I'm trying to optimize $\vec v A \vec v^T$ for its maximum under the constraint $\vec v \vec v^T \ = \ 1$. However, I'm not allowed to turn it into a form of Lagrangian function $L(\lambda,v,A)$. How can I solve it by expanding these equation? Thanks.
$$ \left\{ \begin{array}{l} \nabla (\vec v A \vec v^T) \ = \ \lambda \nabla (\vec v \vec v^T) \\ \vec v \vec v^T \ = \ 0 \end{array}\right. $$ where $v$ is a column vector and $A$ is a symmetric matrix. I want to solve it by expanding, instead of constructing the Lagrange function $L(\lambda,v,A)$.
I guess you are deriving the maximum variance of PCA and have trouble finding partial derivatives.

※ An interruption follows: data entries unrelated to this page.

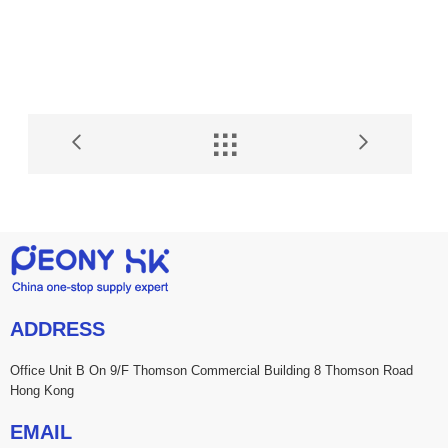


ADDRESS
Office Unit B On 9/F Thomson Commercial Building 8 Thomson Road
Hong Kong
EMAIL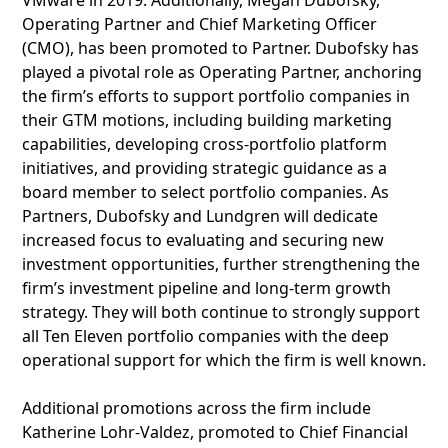
VMware in 2019. Additionally, Megan Dubofsky,
Operating Partner and Chief Marketing Officer
(CMO), has been promoted to Partner. Dubofsky has
played a pivotal role as Operating Partner, anchoring
the firm’s efforts to support portfolio companies in
their GTM motions, including building marketing
capabilities, developing cross-portfolio platform
initiatives, and providing strategic guidance as a
board member to select portfolio companies. As
Partners, Dubofsky and Lundgren will dedicate
increased focus to evaluating and securing new
investment opportunities, further strengthening the
firm’s investment pipeline and long-term growth
strategy. They will both continue to strongly support
all Ten Eleven portfolio companies with the deep
operational support for which the firm is well known.
Additional promotions across the firm include
Katherine Lohr-Valdez, promoted to Chief Financial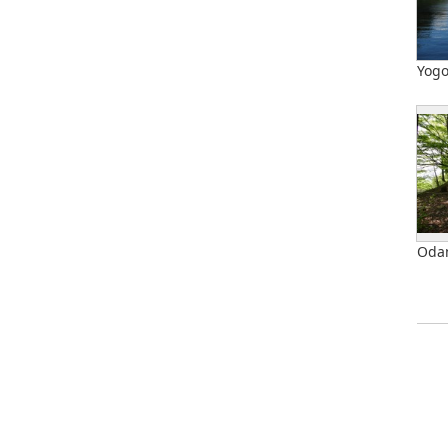
Yog
Odan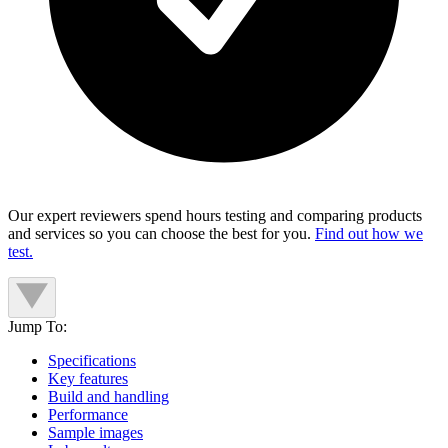
Our expert reviewers spend hours testing and comparing products
and services so you can choose the best for you.
Find out how we
test.
Jump To:
Specifications
Key features
Build and handling
Performance
Sample images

Since $A$ is symmetric matrix, you might apply the conclusion $$ \frac{\partial}{\partial \vec{v}}\left(\vec{v}^{T} A \vec{v}\right)=2 A \vec{v} $$ As for the constraint funtion, $$ \frac{\partial}{\partial \vec v} \left( \vec v^\top \vec v \right) = 2 \vec v $$ Then you can simply put them together $$ 2A\vec v = 2 \lambda \vec v \\ A\vec v = \lambda \vec v $$